Your ecological footprint is the same as the number of Earths that would be needed if everyone lived like you. The more Earths, the more your lifestyle is affecting global warming and climate change.

The footprint can be described as the imprint in our natural environment that each person leaves behind on the surface of the Earth. The size of your ecological footprint depends on how big an area is needed to produce what you use. It includes:
• land for growing food,
• providing pasture for animals,
• fishing waters, forest,
• areas where you live and go to school or work, etc.

Jamie with megaphone

Fighting for climate justice

Jamie, 16, is fighting for climate justice and wants her home state of Washington, USA, to adopt essential climate change laws.
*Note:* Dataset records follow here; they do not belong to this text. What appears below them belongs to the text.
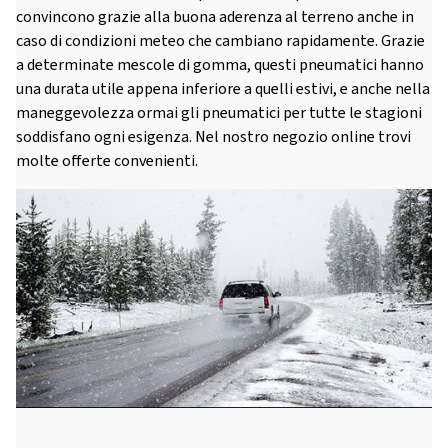
convincono grazie alla buona aderenza al terreno anche in
caso di condizioni meteo che cambiano rapidamente. Grazie
a determinate mescole di gomma, questi pneumatici hanno
una durata utile appena inferiore a quelli estivi, e anche nella
maneggevolezza ormai gli pneumatici per tutte le stagioni
soddisfano ogni esigenza. Nel nostro negozio online trovi
molte offerte convenienti.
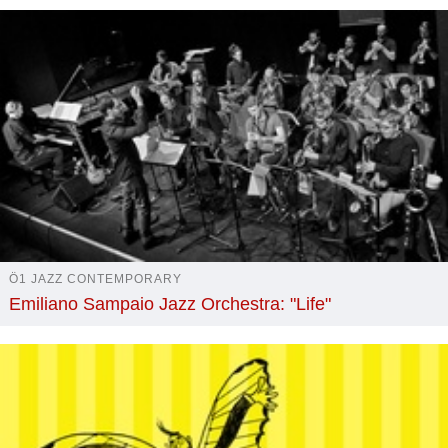
Ö1 JAZZ CONTEMPORARY
Emiliano Sampaio Jazz Orchestra: "Life"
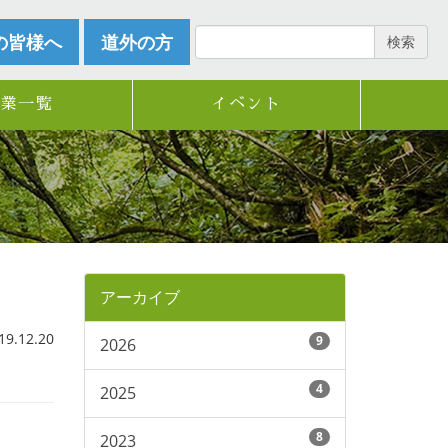
の皆様へ
道外の方
検索
企業一覧
イベント
アーカイブ
.12.20
9
2026
4
2025
8
2023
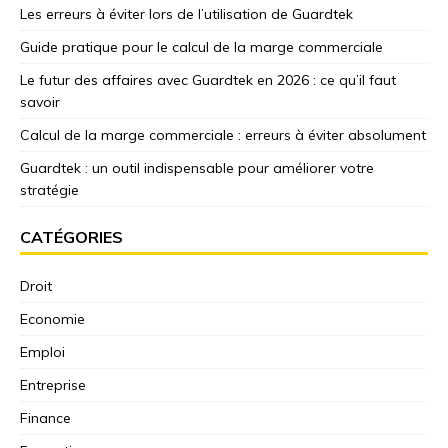
Les erreurs à éviter lors de l’utilisation de Guardtek
Guide pratique pour le calcul de la marge commerciale
Le futur des affaires avec Guardtek en 2026 : ce qu’il faut
savoir
Calcul de la marge commerciale : erreurs à éviter absolument
Guardtek : un outil indispensable pour améliorer votre
stratégie
CATÉGORIES
Droit
Economie
Emploi
Entreprise
Finance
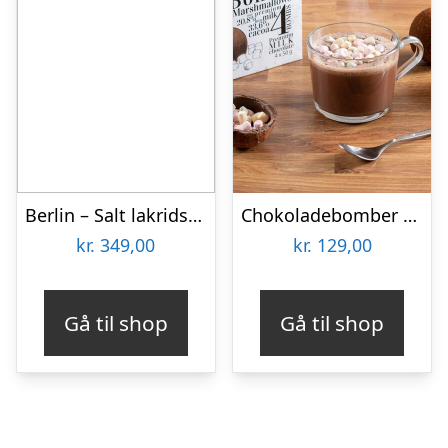
Berlin – Salt lakrids med hvid chokolade – 1 kg
Chokoladebomber til Varm Chokolade 4-pak
kr.
349,00
kr.
129,00
Gå til shop
Gå til shop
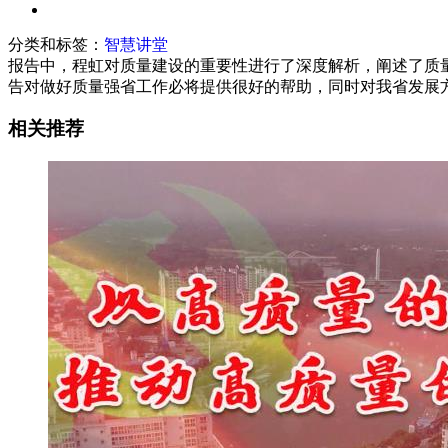
分类和标签：
智慧讲堂
报告中，程虹对质量建设的重要性进行了深度解析，阐述了质
告对做好质量强省工作必将提供很好的帮助，同时对我省发展
相关推荐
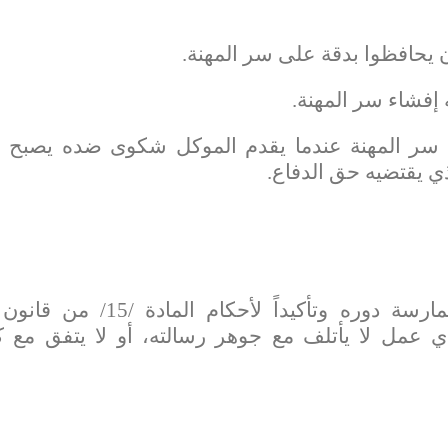
 يحافظوا بدقة على سر المهنة.
 إفشاء سر المهنة.
ر المهنة عندما يقدم الموكل شكوى ضده يصبح ع
ي يقتضيه حق الدفاع.
حرصاً على إستقلالية المحامي في ممارسة دوره وتأكيداً لأحكام 
أي عمل لا يأتلف مع جوهر رسالته، أو لا يتفق مع ك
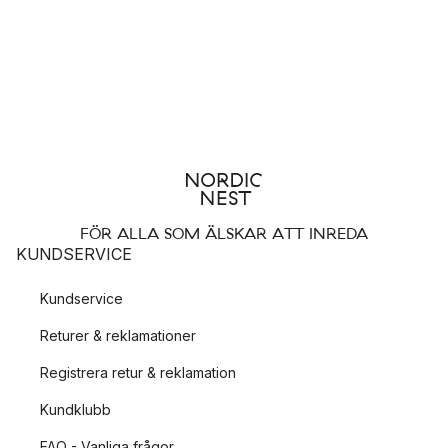
FÖR ALLA SOM ÄLSKAR ATT INREDA
KUNDSERVICE
Kundservice
Returer & reklamationer
Registrera retur & reklamation
Kundklubb
FAQ - Vanliga frågor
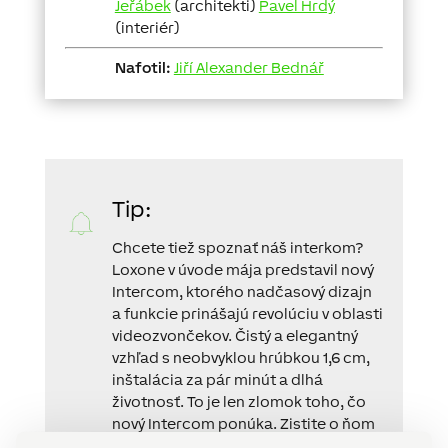
Jeřábek
(architekti)
Pavel Hrdý
(interiér)
Nafotil:
Jiří Alexander Bednář
Tip:
Chcete
tiež
spoznať
náš
interkom
?
Loxone
v
úvode
mája
predstavil
nový
Intercom
,
ktorého
nadčasový
dizajn
a
funkcie
prinášajú
revolúciu v oblasti
videozvončekov
.
Čistý
a
elegantný
vzhľad
s
neobvyklou
hrúbkou
1,6
cm
,
inštalácia
za pár
minút
a
dlhá
životnosť
.
To
je len
zlomok toho
,
čo
nový
Intercom
ponúka
.
Zistite
o
ňom
všetko
na
našom
webe
!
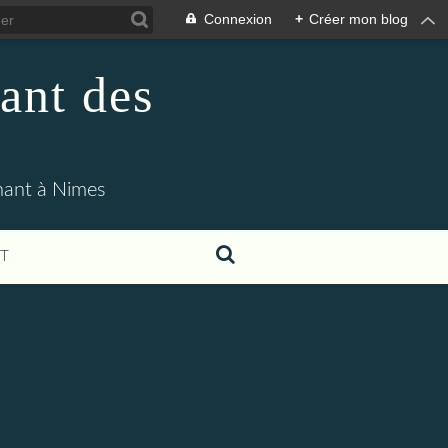
Connexion
+
Créer mon blog
ant des
enant à Nimes
T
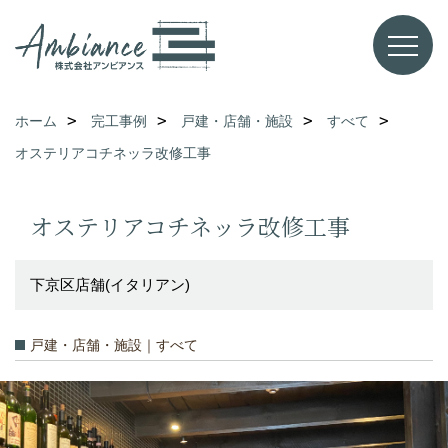
ホーム
完工事例
戸建・店舗・施設
すべて
オステリアコチネッラ改修工事
オステリアコチネッラ改修工事
下京区店舗(イタリアン)
戸建・店舗・施設｜すべて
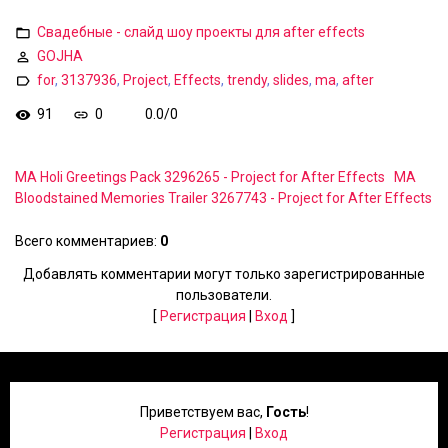
Свадебные - слайд шоу проекты для after effects
GOJHA
for
,
3137936
,
Project
,
Effects
,
trendy
,
slides
,
ma
,
after
91
0
0.0
/
0
MA Holi Greetings Pack 3296265 - Project for After Effects
MA
Bloodstained Memories Trailer 3267743 - Project for After Effects
Всего комментариев
:
0
Добавлять комментарии могут только зарегистрированные
пользователи.
[
Регистрация
|
Вход
]
Приветствуем вас
,
Гость
!
Регистрация
|
Вход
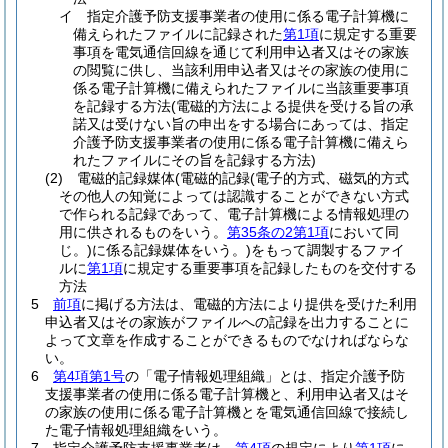
イ
指定介護予防支援事業者の使用に係る電子計算機に
備えられたファイルに記録された
第1項
に規定する重要
事項を電気通信回線を通じて利用申込者又はその家族
の閲覧に供し、当該利用申込者又はその家族の使用に
係る電子計算機に備えられたファイルに当該重要事項
を記録する方法
(電磁的方法による提供を受ける旨の承
諾又は受けない旨の申出をする場合にあっては、指定
介護予防支援事業者の使用に係る電子計算機に備えら
れたファイルにその旨を記録する方法)
(2)
電磁的記録媒体
(電磁的記録
(電子的方式、磁気的方式
その他人の知覚によっては認識することができない方式
で作られる記録であって、電子計算機による情報処理の
用に供されるものをいう。
第35条の2第1項
において同
じ。)
に係る記録媒体をいう。)
をもって調製するファイ
ルに
第1項
に規定する重要事項を記録したものを交付する
方法
5
前項
に掲げる方法は、電磁的方法により提供を受けた利用
申込者又はその家族がファイルへの記録を出力することに
よって文章を作成することができるものでなければならな
い。
6
第4項第1号
の「電子情報処理組織」とは、指定介護予防
支援事業者の使用に係る電子計算機と、利用申込者又はそ
の家族の使用に係る電子計算機とを電気通信回線で接続し
た電子情報処理組織をいう。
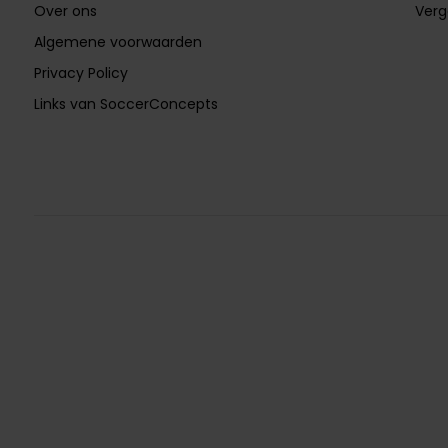
Over ons
Verg
Algemene voorwaarden
Privacy Policy
Links van SoccerConcepts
Jamie has started Zero Hour, a movement that gives children and young people a voice in efforts to combat climate change.
   “Let us young people be the movement that makes our elected leaders stop ignoring climate change!”

Great skolstrejkar
Greta on strike for the climate

Greta is on strike

Sweden’s greenhouse gas emissions increased by 3.6 percent in 2017, but if Sweden is to achieve the climate goals that have been set, emissions will need to decrease by 5-8 percent every year! Greta, 15, has been campaigning for the environment since the age of 12. When Sweden had a general election in September 2018, she thought that the politicians were not talking or doing enough about the climate. So she went on strike from school for more than two weeks and sat outside Sweden’s parliament building during the school day.

Creating more waste

We do not only use more than what the Earth can produce, we also create a huge amount of waste that has to be dealt with. In rich countries, the amount of waste per person has multiplied over the past 20 years. How much rubbish does your home produce in a week? And waste also includes carbon dioxide, the gas that is released into the air when we use oil, petrol and coal or burn rubbish and wood. Carbon dioxide is the waste that is increasing the most, and in Sweden carbon dioxide emissions make up a large portion of our ecological footprint. It contributes to global climate change, which is forcing more and more people to abandon places where they’ve lived all their lives. Drought and torrential rain, flooding, acidification of the oceans and/or rising sea levels mean they can no longer survive there.

Rich people have a larger footprint

Roughly a fifth of the world’s population accounts for over 80 percent of all consumption. Rich people have the biggest ecological footprints, while people living in poverty leave much smaller footprints. In many countries, there’s a huge difference between the ecological footprints of different people. In Brazil, for example, a child from an indigenous community in Amazonas leaves almost no footprint at all, while a ranch owner who has their own cars and boats, a mansion with air conditioning, a pool and a lot of electronics leaves an enormous footprint.

Largest footprint

The world’s largest ecological footprint per capita is left by Qatar. The country has few inhabitants, but they are rich and contribute to substantial emissions of carbon dioxide by flying, driving cars and using air conditioning (it can reach temperatures of almost 60 degrees in the country’s desert climate).

What can you do?

By thinking about how your lifestyle affects the natural environment and climate change, you can create a large and important ecological handprint for a better environment. Small changes to your everyday life can have a big effect on your future and the future of others. It could be anything from not littering to saving water. Make your own handprint list of what you’re already doing and what more you want to do.